The infer_vector()
method will train-up a doc-vector for a new text, which should be a list-of-tokens that were preprocessed just like the training texts).
And, as you've noted, model.docvecs['my_tag']
will get the pre-trained doc-vector for one of the tags that was known during training.
Checking the similarity of a new vector, against the vectors for all known-tags, is a reasonable baseline way to see what existing tags a new document is similar-to. The closest tag, or closest few tags, might be reasonable labels for an unknown document, as a sort of 'nearest-neighbor' approach.

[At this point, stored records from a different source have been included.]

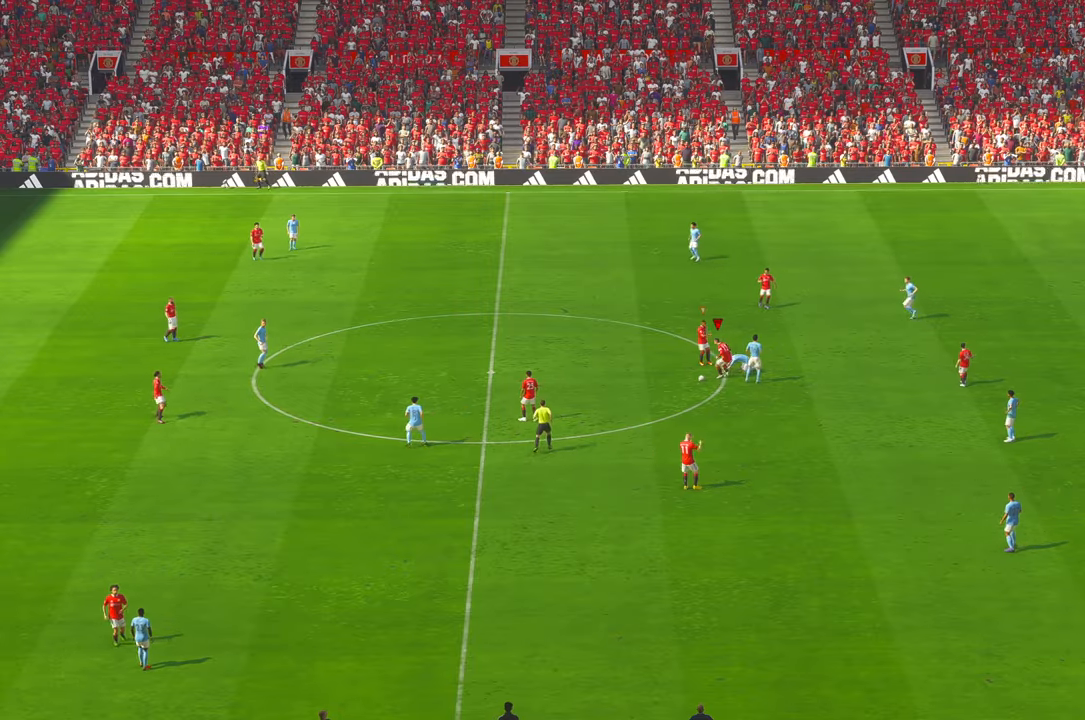
{"dt_ms": 500, "buttons": [], "left_stick": "center", "right_stick": "up-right", "events": []}
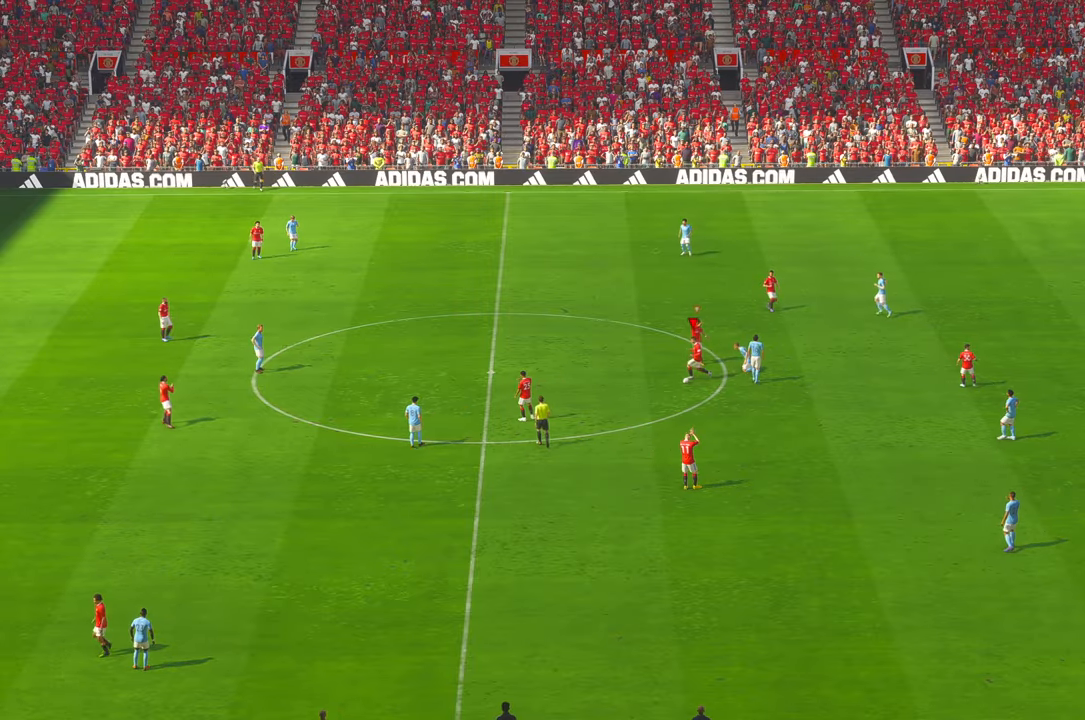
{"dt_ms": 500, "buttons": [], "left_stick": "center", "right_stick": "up-right", "events": []}
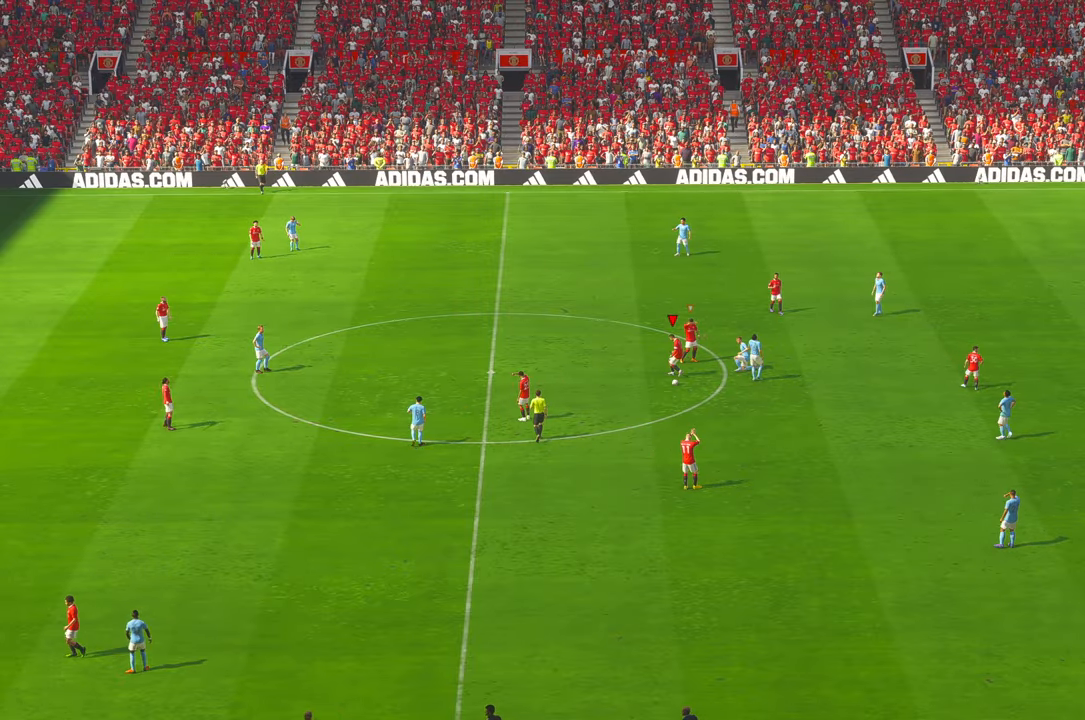
{"dt_ms": 500, "buttons": [], "left_stick": "center", "right_stick": "up-right", "events": []}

But, note that the original/usual Doc2Vec
approach is to give each document a unique ID, and let each ID-tag get its own vector. And then, perhaps, use those vectors with known-labels to train some other classifier that maps vectors to labels. (This might work better in some cases, if the "areas of the doc-vector space" that humans associate with a particular label aren't neat radiuses around a single centroid point for each label.)
Your approach of using, or adding, known-labels as doc-tags can often help. But also note that if you're only using 4 unique tags across thousands of documents, that's functionally very similar to just training the model with 4 giant documents – which may not be good at positioning those 4 vectors in a large-dimensional space (>4 dimensions), because there's not so much of the variety/subtle-contrasts that are needed to nudge the trained vectors into useful arrangements. (Typical published Doc2Vec
work uses tens-of-thousands to millions of unique docs and doc-tags.)